Israelis know from their horrible experiences with terrorism that “three dead” is only one part of a story of lost limbs, suffering— individual and national tragedy. The targeting of innocent runners and bystanders on Patriots’ Day seems calculated to inflict not just maximum casualties, but to wound the soul of America.
We should feel hate towards the perpetrator. We should hate evil and those who are its torch-bearers. “He who is kind to the cruel will end up being cruel to the kind”, was the pithy observation of the Talmudic rabbis. This person has not committed one evil but a few hundred evils. There will be a thousand and one nights of people in pain—of mourning families, those who lost limbs and those who “only” got shrapnel shooting through their bodies.

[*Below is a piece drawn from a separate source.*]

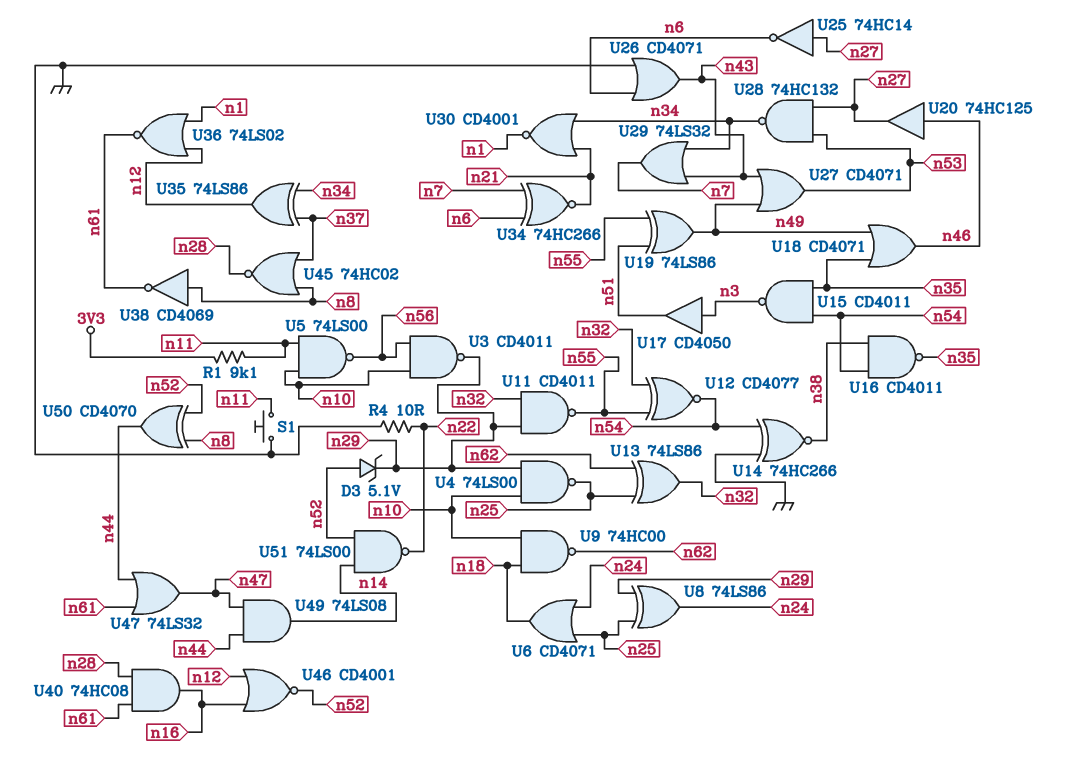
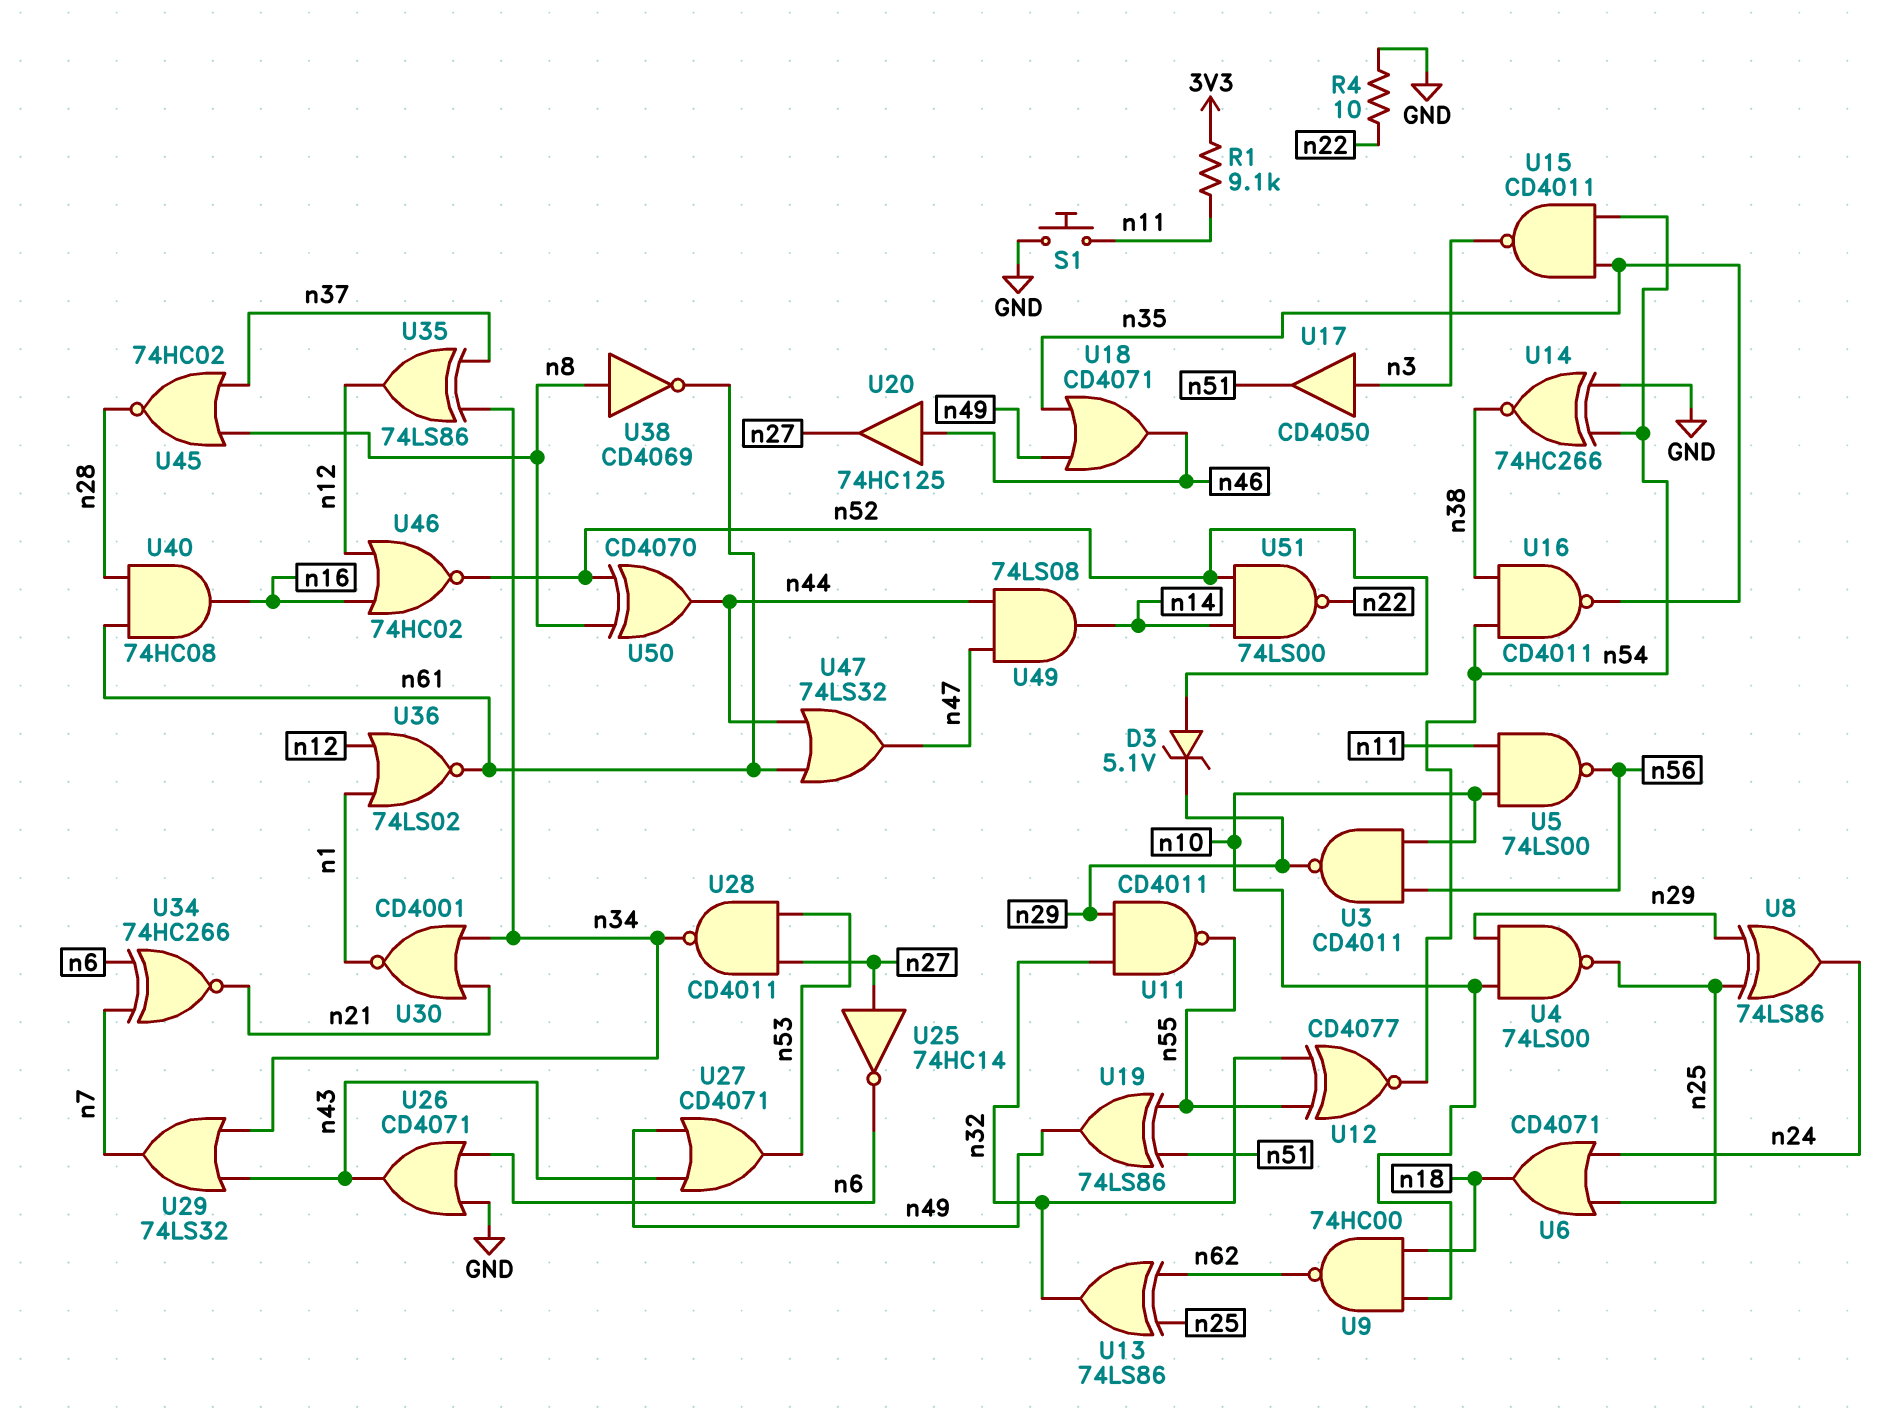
U28: NAND 74HC132 (in n27, in n53, out n34) -> NAND CD4011 (in n27, in n53, out n34)
U46: NOR CD4001 (in n12, in n16, out n52) -> NOR 74HC02 (in n12, in n16, out n52)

A country will change because of him (or them). Millions will be more scared; billions more will be spent on security. The tragic litany of pain will be so disproportionate—a single man (possibly) and a few thousand dollars affecting thousands directly and a few hundred million indirectly forever. Such is the easy destruction of evil—it can pull the carefully built house of civilization down from any angle. A thousand years of building all vaporized by one Kim Il Sung’s madness; an entire civilization attacked by a new ideology of insanity—Nazism, Communism, Muslim fundamentalism—or just the madness of one lonely person living in the mountains. We are comforted by the fact of their madness: They kill senselessly. Therefore they are mad. And that is why they kill.
But it is not so. The Holocaust showed how hundreds of thousands of ordinary Germans could become animal killers. So did Rwanda, so did the Cultural Revolution in China. We are surely now on the side of Thomas Hobbes who stated that, left to his own devices (without the restraint of the state) the life of man would be “nasty, brutish and short”. The Torah Sages knew this 1600 years before when they state in Ethics of our Fathers: Pray for the welfare of the state, for if not for it, a man will swallow his neighbor whole.”
It is never easy to get into the mind of a truly evil person. Hannah Arendt tried to do so at the Eichmann trial in Jerusalem (1961). Her “banality of evil”—that the evil person is essentially mundane, is hotly discussed to this day. The word “senseless” will surely be used many times over the next few weeks.
We will say that we will come out stronger; but will we come out more moral? We will rage on and speak bravely of bringing to justice the perpetrators. But will we produce a new plan so that civilization produces more goodness and less evil? We need to destroy evil by fighting it but also by modeling the alternative. We need to show the world that ordinary man is capable of being exceptional in his kindness, in his honesty, in his moral and spiritual stature.
Judaism has a vision of man for the future. I believe in that vision; and it is from there that I draw my optimism about the inherent potential of man to be good. This should not be confused with naiveté. We cannot simply reach out and hug our enemies and think that they will respond to our love and become good. We should remember that as we add another day of infamy to our calendars. (Actually, Monday was already Israel Memorial Day, when Israelis remember their dead at the hands of those who would see us all dead.) And in remembering—and trying to feel the cauldron of suffering and pain that was inflicted—we should draw on our God-given inner souls and reach heights of human glory that had never before dreamed of!